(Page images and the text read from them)
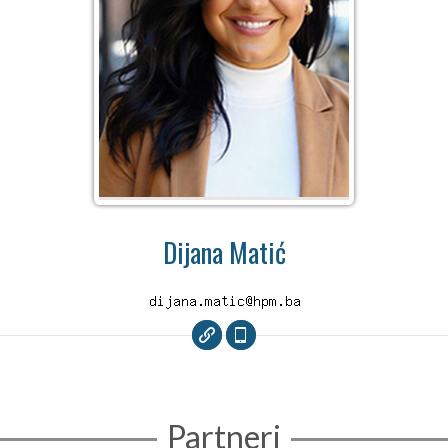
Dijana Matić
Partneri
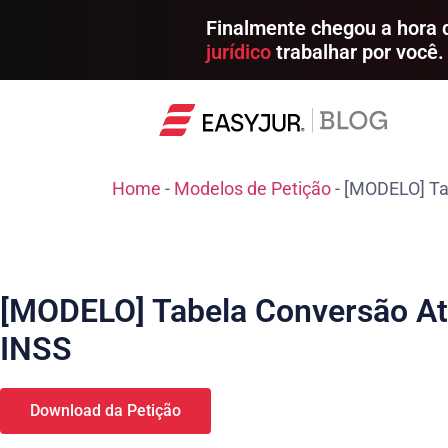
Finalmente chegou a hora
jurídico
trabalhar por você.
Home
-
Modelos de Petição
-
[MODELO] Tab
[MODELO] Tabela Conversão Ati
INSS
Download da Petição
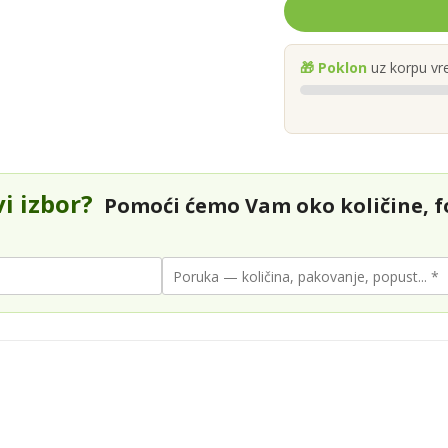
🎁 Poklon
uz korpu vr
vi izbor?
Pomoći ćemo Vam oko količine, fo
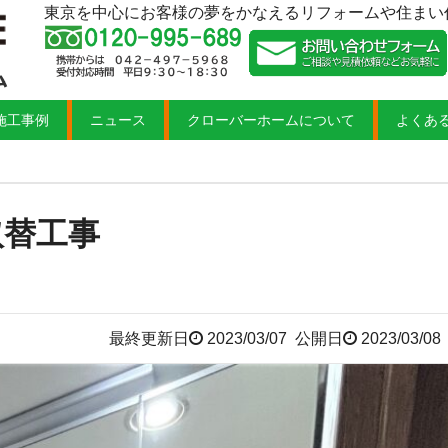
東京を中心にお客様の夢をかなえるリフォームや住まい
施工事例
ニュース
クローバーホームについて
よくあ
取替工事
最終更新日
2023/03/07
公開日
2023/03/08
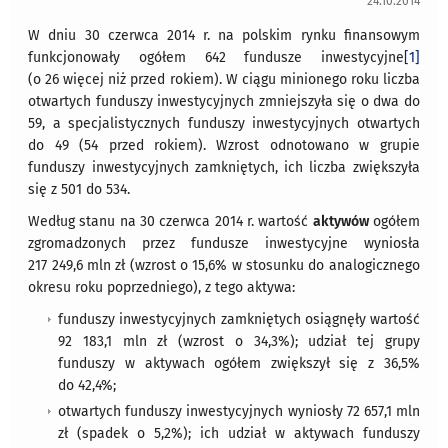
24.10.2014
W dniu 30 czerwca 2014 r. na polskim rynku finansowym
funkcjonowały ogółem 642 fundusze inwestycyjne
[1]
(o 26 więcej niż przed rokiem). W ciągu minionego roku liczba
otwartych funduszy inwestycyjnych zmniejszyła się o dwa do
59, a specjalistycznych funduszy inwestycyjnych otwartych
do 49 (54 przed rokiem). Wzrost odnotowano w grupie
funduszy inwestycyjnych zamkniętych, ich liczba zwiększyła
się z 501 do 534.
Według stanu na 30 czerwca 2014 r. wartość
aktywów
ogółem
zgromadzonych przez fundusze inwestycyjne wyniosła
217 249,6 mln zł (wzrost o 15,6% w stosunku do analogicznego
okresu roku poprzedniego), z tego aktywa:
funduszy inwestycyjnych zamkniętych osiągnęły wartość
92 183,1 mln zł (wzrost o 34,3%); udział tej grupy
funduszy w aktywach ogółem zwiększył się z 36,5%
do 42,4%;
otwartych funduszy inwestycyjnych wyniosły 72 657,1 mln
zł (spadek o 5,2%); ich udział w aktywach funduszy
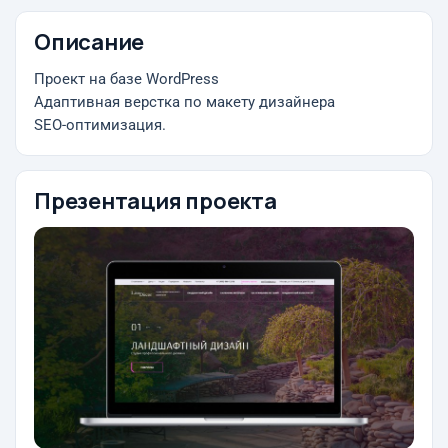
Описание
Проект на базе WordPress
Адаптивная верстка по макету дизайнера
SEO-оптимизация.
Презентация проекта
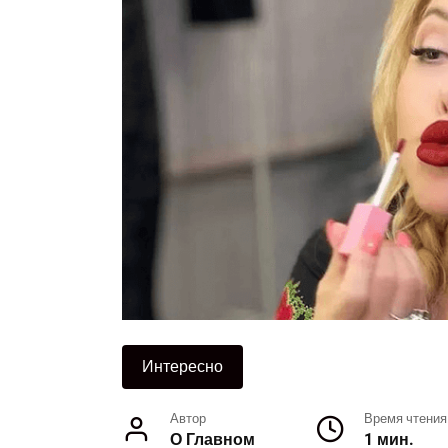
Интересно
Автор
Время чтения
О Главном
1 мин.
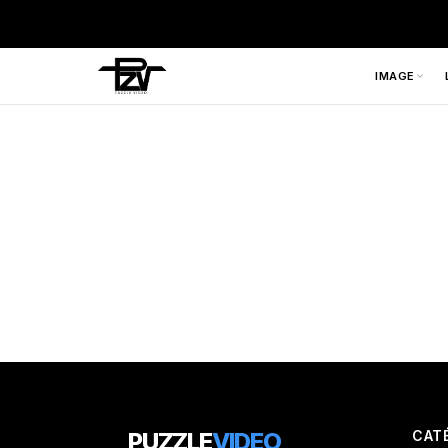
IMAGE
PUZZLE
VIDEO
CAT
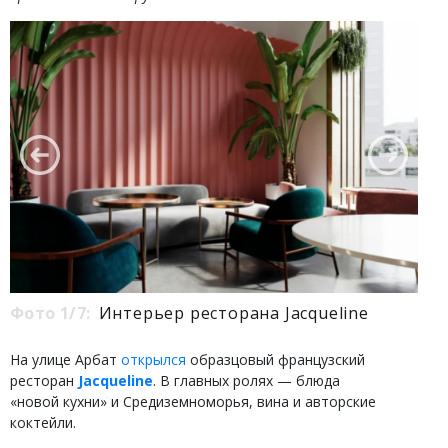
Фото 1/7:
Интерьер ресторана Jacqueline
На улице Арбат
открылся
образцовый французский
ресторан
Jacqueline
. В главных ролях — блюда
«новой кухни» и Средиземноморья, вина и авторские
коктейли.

WORK ITEM. Extract every line from the items above that contains the word "fundusze".

EXERCISE ANSWER.
funkcjonowały ogółem 642 fundusze inwestycyjne
zgromadzonych przez fundusze inwestycyjne wyniosła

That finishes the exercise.